Takeaways for Secured Creditors and the Decision to File Proofs of Claim
In hindsight, Montanaro may have been able to better protect its interests in the case if it had filed a proof of claim or taken some action at all in the bankruptcy case.
The question of whether and when a secured creditor should file a proof of claim has been fraught with uncertainty. The current version of Bankruptcy Rule 3002 provides that only "[a]n unsecured creditor or an equity security holder must file a proof of claim or interest for the claim or interest to be allowed." Secured claims are not addressed. Bankruptcy Rule 3021 permits distributions to creditors "whose claims have been allowed." Most courts reading these sections conclude that a secured creditor must file a proof of claim--unless a proof of claim is filed on its behalf--in order to participate in chapter 13 plan distributions.9 The new amendment to Bankruptcy Rule 3002(a), effective December 1, 2017, will clarify that a secured creditor must comply with the bar date provided in Rule 3002(c) if it wishes to file a proof of claim and receive distributions under the plan.10
Whether a creditor should file a proof of claim depends on several factors. A creditor that believes the collateral value may be worth less than the debt may want to participate in a bankruptcy case to maximize the distributions the creditor will receive compared to what it would receive if it solely exercised its lien rights. Alternatively, in a minority of jurisdictions a secured creditor may be required to file a proof of claim to exercise rights against collateral immediately upon a payment default by seeking relief from the automatic stay. Further, a secured creditor may want to file a proof of claim to participate in the bankruptcy case to protect against adverse treatment of the collateral through the administration of the case.

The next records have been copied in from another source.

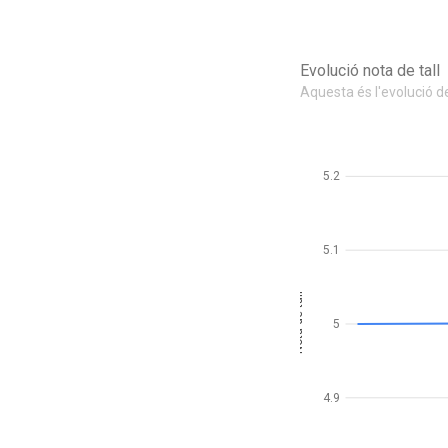
Evolució nota de tall
Aquesta és l'evolució de
5.2
5.1
Nota de tall
5
4.9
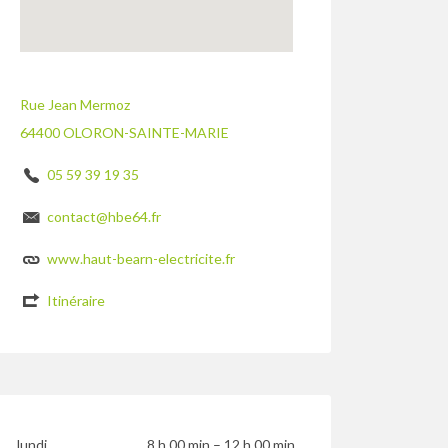
Rue Jean Mermoz
64400 OLORON-SAINTE-MARIE
05 59 39 19 35
contact@hbe64.fr
www.haut-bearn-electricite.fr
Itinéraire
lundi
8 h 00 min
–
12 h 00 min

However, the filing of a proof of claim without additional vigilance in a case may expose a creditor to being subject to the doctrine of res judicata in cases where the debtor proposes to avoid the creditor's lien. While certain liens--such as a mortgage on a chapter 13 debtor's principal residence like the one held by Montanaro-- are subject to additional protection under the Bankruptcy Code against impairment of lien rights, the Shank case shows how such rights can be eroded if the creditor does not adequately protect its own interests.

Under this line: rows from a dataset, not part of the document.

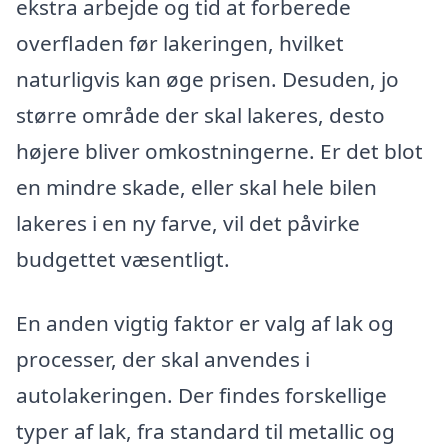
ekstra arbejde og tid at forberede
overfladen før lakeringen, hvilket
naturligvis kan øge prisen. Desuden, jo
større område der skal lakeres, desto
højere bliver omkostningerne. Er det blot
en mindre skade, eller skal hele bilen
lakeres i en ny farve, vil det påvirke
budgettet væsentligt.
En anden vigtig faktor er valg af lak og
processer, der skal anvendes i
autolakeringen. Der findes forskellige
typer af lak, fra standard til metallic og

Even if a secured creditor elects not to file a proof of claim, it should nonetheless remain vigilant and monitor the bankruptcy case to protect its rights. As the case involving Montanaro illustrates, passive reliance on a secured creditor's lien rights riding through bankruptcy unaffected may not work as planned in all circumstances, such as where a proof of claim is filed on behalf of the secured creditor with different terms than provided in the mortgage loan documents.